It is to be understood that for a given example set forth herein, such example may include at least a portion of the subject matter of one or more of any other examples also set forth herein.
These and other examples are described in greater detail in the detailed description which follows.

BRIEF DESCRIPTION OF THE DRAWINGS

Having thus described examples of the disclosure in general terms, reference will now be made to the accompanying drawings, which are not necessarily drawn to scale, and wherein like reference characters designate the same or similar parts throughout the several views, and wherein:

FIG. 1 is a perspective view of an example modular reamer system according to one implementation described herein.

FIG. 2 is a sectional view taken along lines 2--2 of FIG. 1;

FIG. 3 is an elevational view from the left of an example modular reamer system according to one implementation disclosed herein;

FIG. 4 is an elevational view from the right of an example modular reamer system according to one implementation disclosed herein;

FIG. 5 is a perspective view of an example modular shank for a modular reamer system according to an example disclosed herein;

FIG. 6 is a perspective view of an example cutting tool, such as a modular reamer head, for a modular reamer system according to an example disclosed herein;

FIG. 7 is schematic illustration of an example modular shank for a modular reamer system according to an example disclosed herein; and

FIG. 8 is a perspective view of another example cutting tool, such as a modular reamer head, for a modular reamer system according to the present disclosure.

> **WORK REQUEST 1**:
Answer these questions using the modular reamer excerpt:
(a) What kind of view is FIG. 2, and along which lines is it taken?
(b) From which side does FIG. 4 give an elevational view?
(c) What does FIG. 6 show?
> **WORK REQUEST 2**: Set down everything in the modular reamer excerpt from "Having thus described" down to "implementation described herein.", word for word.

> **Stored data entries**:
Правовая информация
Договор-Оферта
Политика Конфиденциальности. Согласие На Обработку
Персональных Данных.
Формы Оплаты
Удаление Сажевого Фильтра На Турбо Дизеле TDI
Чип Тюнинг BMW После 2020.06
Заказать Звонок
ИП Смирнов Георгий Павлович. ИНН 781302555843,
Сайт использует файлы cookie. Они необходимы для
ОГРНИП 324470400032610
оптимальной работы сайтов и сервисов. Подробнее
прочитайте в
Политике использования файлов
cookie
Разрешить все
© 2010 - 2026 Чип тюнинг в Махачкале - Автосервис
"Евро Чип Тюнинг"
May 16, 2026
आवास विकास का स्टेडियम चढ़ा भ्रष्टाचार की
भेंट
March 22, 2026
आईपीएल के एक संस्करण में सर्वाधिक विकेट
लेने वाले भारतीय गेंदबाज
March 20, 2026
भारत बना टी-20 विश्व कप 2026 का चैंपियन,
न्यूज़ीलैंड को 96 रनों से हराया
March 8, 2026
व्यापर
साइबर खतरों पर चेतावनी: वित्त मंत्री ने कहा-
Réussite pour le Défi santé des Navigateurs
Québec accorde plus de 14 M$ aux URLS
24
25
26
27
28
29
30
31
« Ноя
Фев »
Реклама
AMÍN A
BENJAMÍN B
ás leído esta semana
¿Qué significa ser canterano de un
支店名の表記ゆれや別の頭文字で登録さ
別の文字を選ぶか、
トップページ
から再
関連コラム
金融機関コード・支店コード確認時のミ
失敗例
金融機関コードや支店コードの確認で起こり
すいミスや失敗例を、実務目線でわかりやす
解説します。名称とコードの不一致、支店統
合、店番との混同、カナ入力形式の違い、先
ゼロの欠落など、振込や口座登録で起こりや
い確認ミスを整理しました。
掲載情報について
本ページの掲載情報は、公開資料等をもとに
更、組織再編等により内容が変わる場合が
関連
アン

---

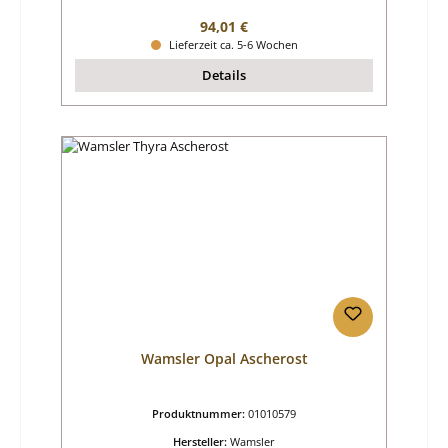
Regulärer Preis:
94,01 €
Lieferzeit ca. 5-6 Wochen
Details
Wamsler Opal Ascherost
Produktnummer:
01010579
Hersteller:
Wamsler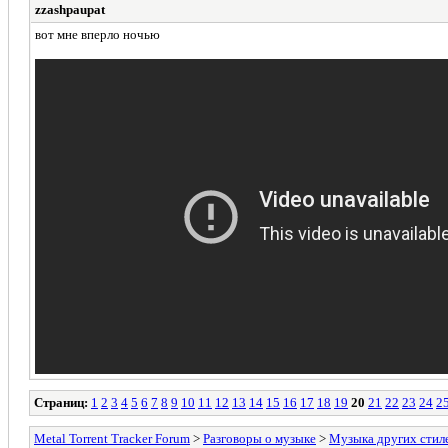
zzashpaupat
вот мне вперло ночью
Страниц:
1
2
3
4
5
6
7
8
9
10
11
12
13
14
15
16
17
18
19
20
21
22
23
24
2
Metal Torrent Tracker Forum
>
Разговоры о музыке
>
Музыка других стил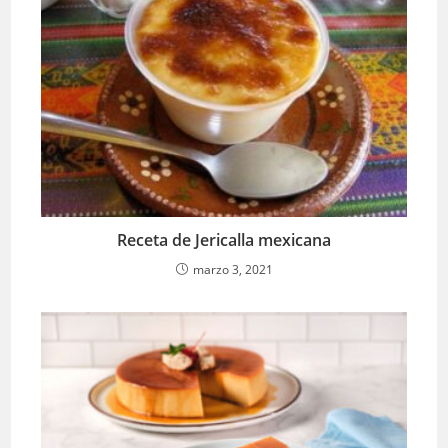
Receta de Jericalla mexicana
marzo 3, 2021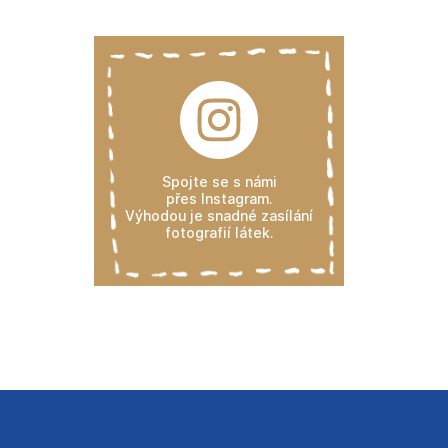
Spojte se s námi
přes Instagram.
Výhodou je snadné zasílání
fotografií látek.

> **PROBLEM SOLUTION 1**:
(a) A sectional view taken along lines 2--2 of FIG. 1.
(b) From the right.
(c) A perspective view of an example cutting tool, such as a modular reamer head, for a modular reamer system.

> **PROBLEM SOLUTION 2**:
Having thus described examples of the disclosure in general terms, reference will now be made to the accompanying drawings, which are not necessarily drawn to scale, and wherein like reference characters designate the same or similar parts throughout the several views, and wherein:

FIG. 1 is a perspective view of an example modular reamer system according to one implementation described herein.